━━━━━ Record extracts

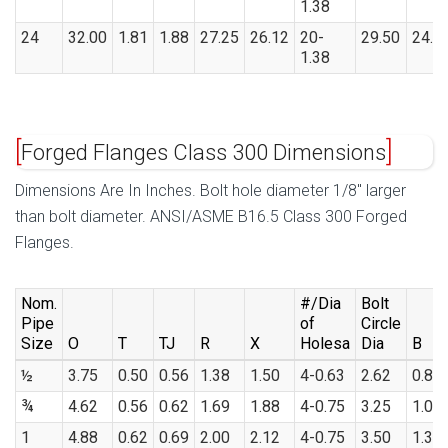
1.38
24
32.00
1.81
1.88
27.25
26.12
20-
29.50
24.2
1.38
Forged Flanges Class 300 Dimensions
Dimensions Are In Inches. Bolt hole diameter 1/8″ larger
than bolt diameter. ANSI/ASME B16.5 Class 300 Forged
Flanges.
Nom.
#/Dia
Bolt
Pipe
of
Circle
Size
O
T
TJ
R
X
Holesa
Dia
B
½
3.75
0.50
0.56
1.38
1.50
4-0.63
2.62
0.88
¾
4.62
0.56
0.62
1.69
1.88
4-0.75
3.25
1.09
1
4.88
0.62
0.69
2.00
2.12
4-0.75
3.50
1.36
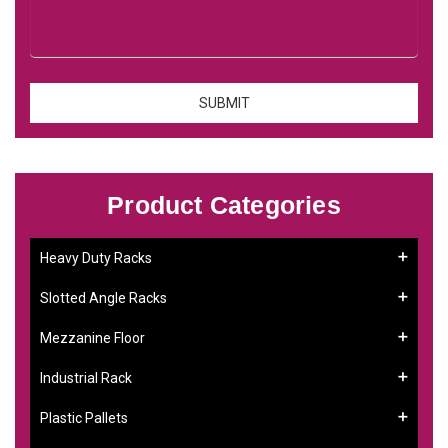
Product Categories
Heavy Duty Racks
Slotted Angle Racks
Mezzanine Floor
Industrial Rack
Plastic Pallets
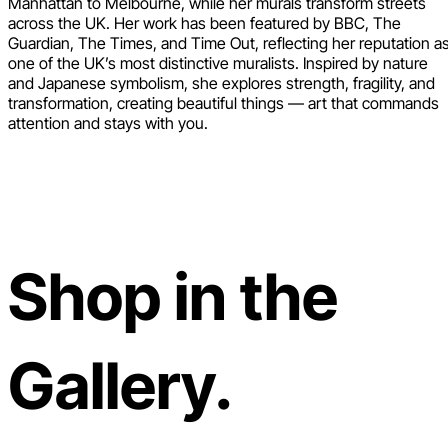
Manhattan to Melbourne, while her murals transform streets
across the UK. Her work has been featured by BBC, The
Guardian, The Times, and Time Out, reflecting her reputation a
one of the UK’s most distinctive muralists. Inspired by nature
and Japanese symbolism, she explores strength, fragility, and
transformation, creating beautiful things — art that commands
attention and stays with you.
Shop in the
Gallery.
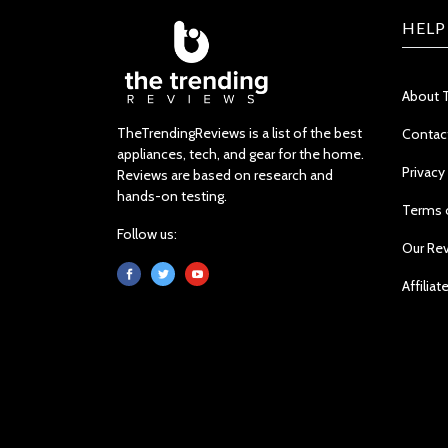
HELP
About 
TheTrendingReviews is a list of the best
Contac
appliances, tech, and gear for the home.
Privacy
Reviews are based on research and
hands-on testing.
Terms 
Follow us:
Our Re
Affiliat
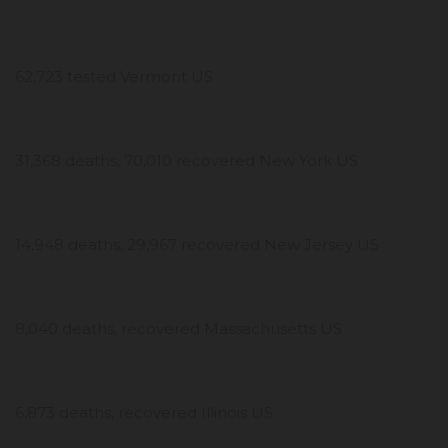
62,723 tested Vermont US
31,368 deaths, 70,010 recovered New York US
14,948 deaths, 29,967 recovered New Jersey US
8,040 deaths, recovered Massachusetts US
6,873 deaths, recovered Illinois US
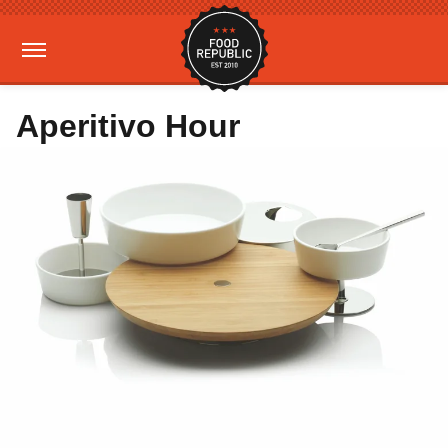
Aperitivo Hour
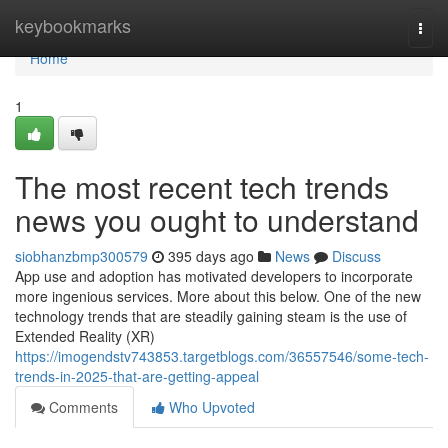
Home
keybookmarks
Togg
navi
Home
1
The most recent tech trends
news you ought to understand
siobhanzbmp300579
395 days ago
News
Discuss
App use and adoption has motivated developers to incorporate
more ingenious services. More about this below. One of the new
technology trends that are steadily gaining steam is the use of
Extended Reality (XR)
https://imogendstv743853.targetblogs.com/36557546/some-tech-
trends-in-2025-that-are-getting-appeal
Comments
Who Upvoted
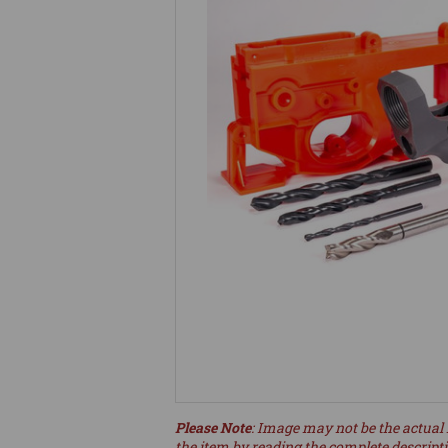
Please Note
: Image may not be the actual 
the item by reading the complete descript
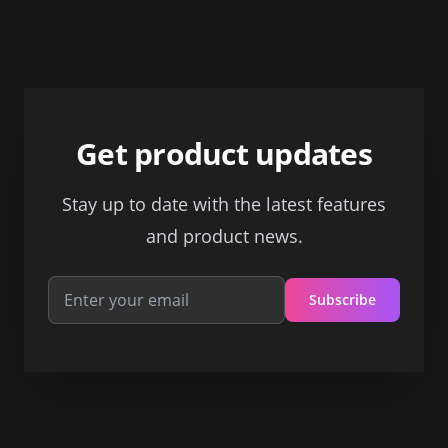
Footer
Get product updates
Stay up to date with the latest features
and product news.
Subscribe
Email address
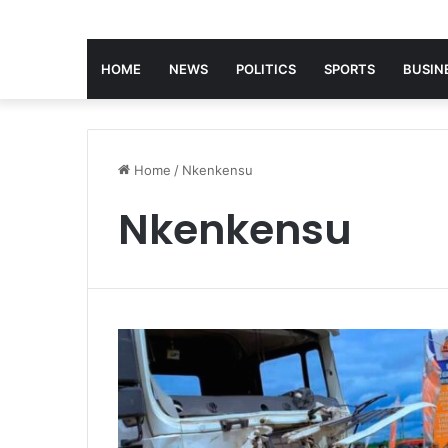
HOME
NEWS
POLITICS
SPORTS
BUSIN
Home
/
Nkenkensu
Nkenkensu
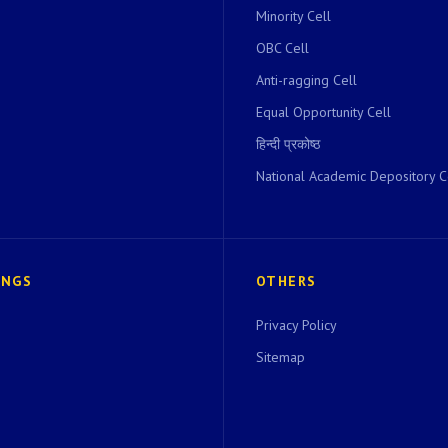
Minority Cell
OBC Cell
Anti-ragging Cell
Equal Opportunity Cell
हिन्दी प्रकोष्ठ
National Academic Depository C
INGS
OTHERS
Privacy Policy
Sitemap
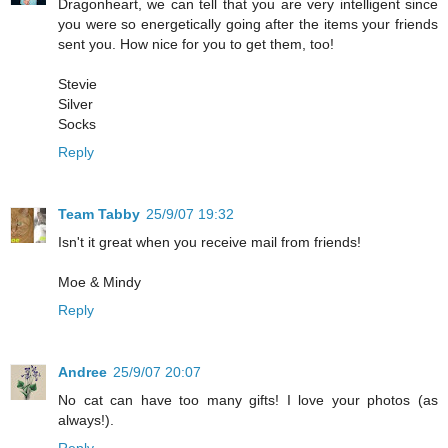
Dragonheart, we can tell that you are very intelligent since
you were so energetically going after the items your friends
sent you. How nice for you to get them, too!
Stevie
Silver
Socks
Reply
Team Tabby
25/9/07 19:32
Isn't it great when you receive mail from friends!
Moe & Mindy
Reply
Andree
25/9/07 20:07
No cat can have too many gifts! I love your photos (as
always!).
Reply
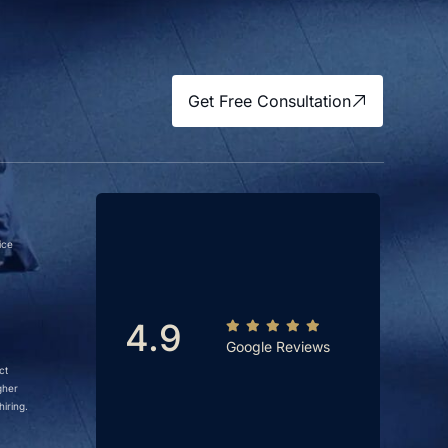
Get Free Consultation
ice
4.9
Google Reviews
ct
gher
iring.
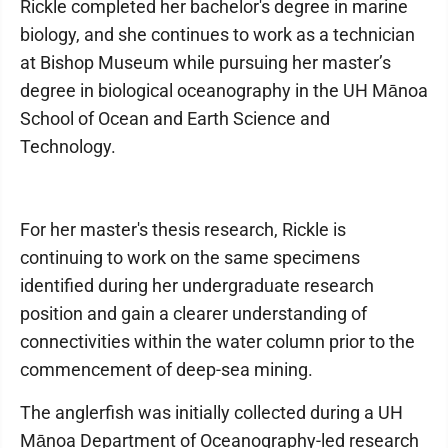
Rickle completed her bachelor's degree in marine
biology, and she continues to work as a technician
at Bishop Museum while pursuing her master’s
degree in biological oceanography in the UH Mānoa
School of Ocean and Earth Science and
Technology.
For her master's thesis research, Rickle is
continuing to work on the same specimens
identified during her undergraduate research
position and gain a clearer understanding of
connectivities within the water column prior to the
commencement of deep-sea mining.
The anglerfish was initially collected during a UH
Mānoa Department of Oceanography-led research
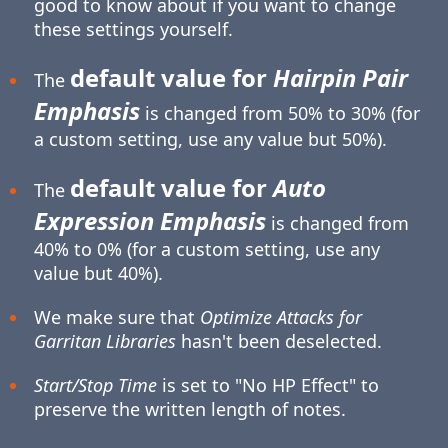
good to know about if you want to change
these settings yourself.
default value for
Hairpin Pair
The
Emphasis
is changed from 50% to 30% (for
a custom setting, use any value but 50%).
default value for
Auto
The
Expression Emphasis
is changed from
40% to 0% (for a custom setting, use any
value but 40%).
We make sure that
Optimize Attacks for
Garritan Libraries
hasn't been deselected.
Start/Stop Time
is set to "No HP Effect" to
preserve the written length of notes.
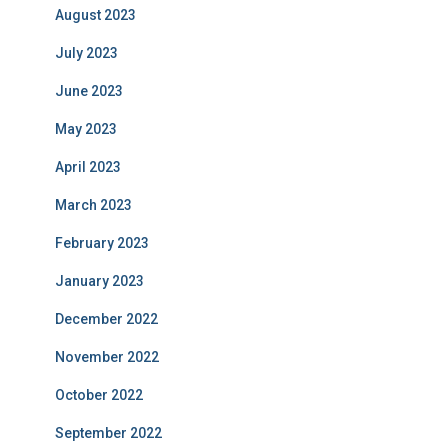
August 2023
July 2023
June 2023
May 2023
April 2023
March 2023
February 2023
January 2023
December 2022
November 2022
October 2022
September 2022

━━━━━━━━━━

**Assigned task:** Retype each line above exactly and leave out any picture.

**Exercise result:**
1.38
24
32.00
1.81
1.88
27.25
26.12
20-
29.50
24.2
1.38
Forged Flanges Class 300 Dimensions
Dimensions Are In Inches. Bolt hole diameter 1/8″ larger
than bolt diameter. ANSI/ASME B16.5 Class 300 Forged
Flanges.
Nom.
#/Dia
Bolt
Pipe
of
Circle
Size
O
T
TJ
R
X
Holesa
Dia
B
½
3.75
0.50
0.56
1.38
1.50
4-0.63
2.62
0.88
¾
4.62
0.56
0.62
1.69
1.88
4-0.75
3.25
1.09
1
4.88
0.62
0.69
2.00
2.12
4-0.75
3.50
1.36
Product Categories
Heavy Duty Racks
Slotted Angle Racks
Mezzanine Floor
Industrial Rack
Plastic Pallets
Manhattan to Melbourne, while her murals transform streets
across the UK. Her work has been featured by BBC, The
Guardian, The Times, and Time Out, reflecting her reputation a
one of the UK’s most distinctive muralists. Inspired by nature
and Japanese symbolism, she explores strength, fragility, and
transformation, creating beautiful things — art that commands
attention and stays with you.
Shop in the
Gallery.
HELP
About 
TheTrendingReviews is a list of the best
Contac
appliances, tech, and gear for the home.
Privacy
Reviews are based on research and
hands-on testing.
Terms 
Follow us:
Our Re
Affiliat
62,723 tested Vermont US
31,368 deaths, 70,010 recovered New York US
14,948 deaths, 29,967 recovered New Jersey US
8,040 deaths, recovered Massachusetts US
6,873 deaths, recovered Illinois US
Aperitivo Hour
Home
keybookmarks
Togg
navi
Home
1
The most recent tech trends
news you ought to understand
siobhanzbmp300579
395 days ago
News
Discuss
App use and adoption has motivated developers to incorporate
more ingenious services. More about this below. One of the new
technology trends that are steadily gaining steam is the use of
Extended Reality (XR)
https://imogendstv743853.targetblogs.com/36557546/some-tech-
trends-in-2025-that-are-getting-appeal
Comments
Who Upvoted
Please Note
: Image may not be the actual 
the item by reading the complete descript
Footer
Get product updates
Stay up to date with the latest features
and product news.
Subscribe
Email address
HOME
NEWS
POLITICS
SPORTS
BUSIN
Home
/
Nkenkensu
Nkenkensu
Minority Cell
OBC Cell
Anti-ragging Cell
Equal Opportunity Cell
हिन्दी प्रकोष्ठ
National Academic Depository C
INGS
OTHERS
Privacy Policy
Sitemap
Dragonheart, we can tell that you are very intelligent since
you were so energetically going after the items your friends
sent you. How nice for you to get them, too!
Stevie
Silver
Socks
Reply
Team Tabby
25/9/07 19:32
Isn't it great when you receive mail from friends!
Moe & Mindy
Reply
Andree
25/9/07 20:07
No cat can have too many gifts! I love your photos (as
always!).
Reply
Get Free Consultation
ice
4.9
Google Reviews
ct
gher
iring.
Rickle completed her bachelor's degree in marine
biology, and she continues to work as a technician
at Bishop Museum while pursuing her master’s
degree in biological oceanography in the UH Mānoa
School of Ocean and Earth Science and
Technology.
For her master's thesis research, Rickle is
continuing to work on the same specimens
identified during her undergraduate research
position and gain a clearer understanding of
connectivities within the water column prior to the
commencement of deep-sea mining.
The anglerfish was initially collected during a UH
Mānoa Department of Oceanography-led research
good to know about if you want to change
these settings yourself.
default value for
Hairpin Pair
The
Emphasis
is changed from 50% to 30% (for
a custom setting, use any value but 50%).
default value for
Auto
The
Expression Emphasis
is changed from
40% to 0% (for a custom setting, use any
value but 40%).
We make sure that
Optimize Attacks for
Garritan Libraries
hasn't been deselected.
Start/Stop Time
is set to "No HP Effect" to
preserve the written length of notes.
August 2023
July 2023
June 2023
May 2023
April 2023
March 2023
February 2023
January 2023
December 2022
November 2022
October 2022
September 2022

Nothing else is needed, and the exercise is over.